Your instructions: In the copy, include no pictures, but reproduce every record exactly.

====== Input data ======

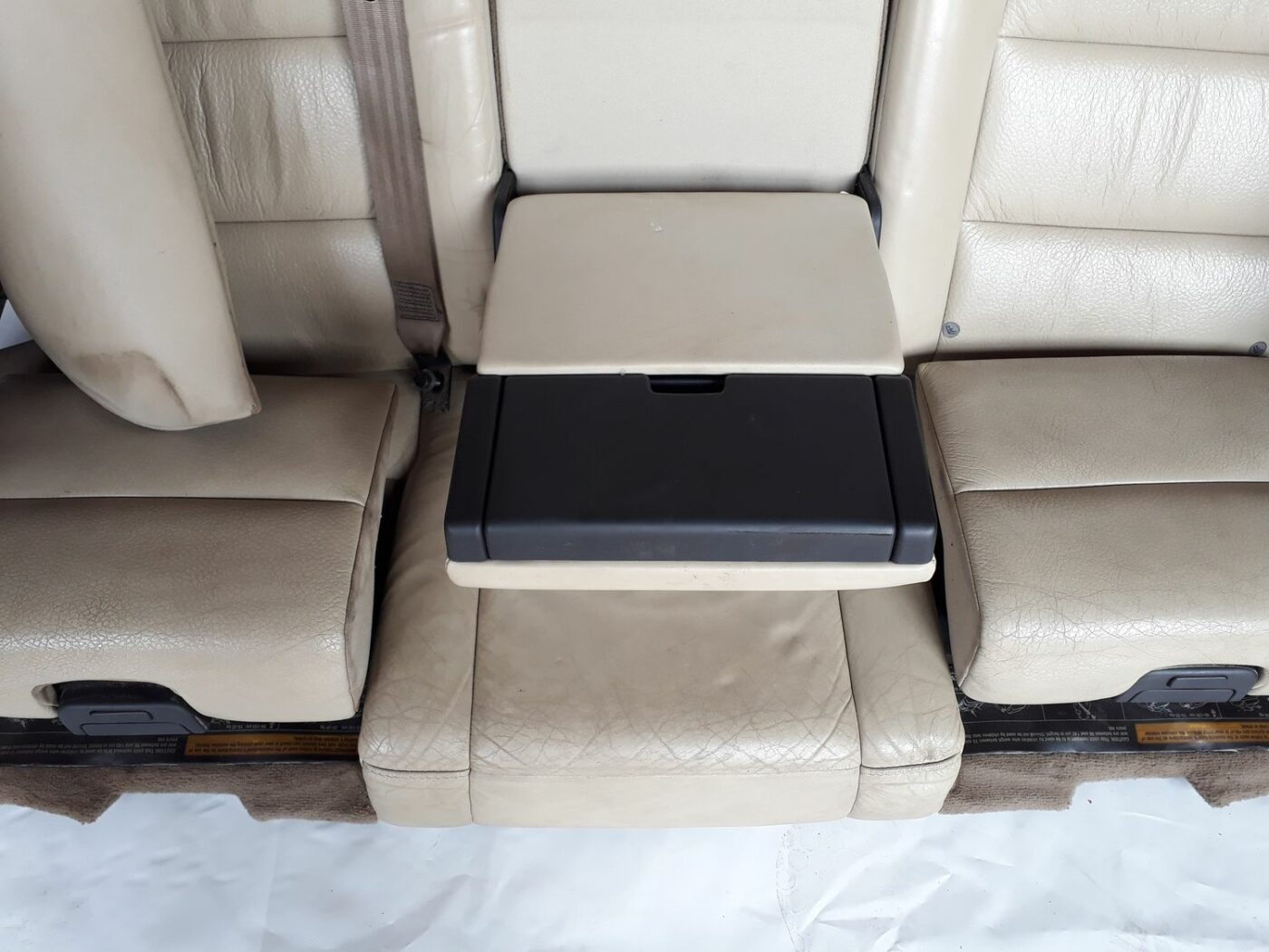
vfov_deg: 51.4
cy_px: 476
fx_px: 990
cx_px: 634
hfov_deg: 65.3
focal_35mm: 27
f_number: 1.9
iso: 50
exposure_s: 1/100
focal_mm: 3.6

======

Your solution:
vfov_deg: 51.4
cy_px: 476
fx_px: 990
cx_px: 634
hfov_deg: 65.3
focal_35mm: 27
f_number: 1.9
iso: 50
exposure_s: 1/100
focal_mm: 3.6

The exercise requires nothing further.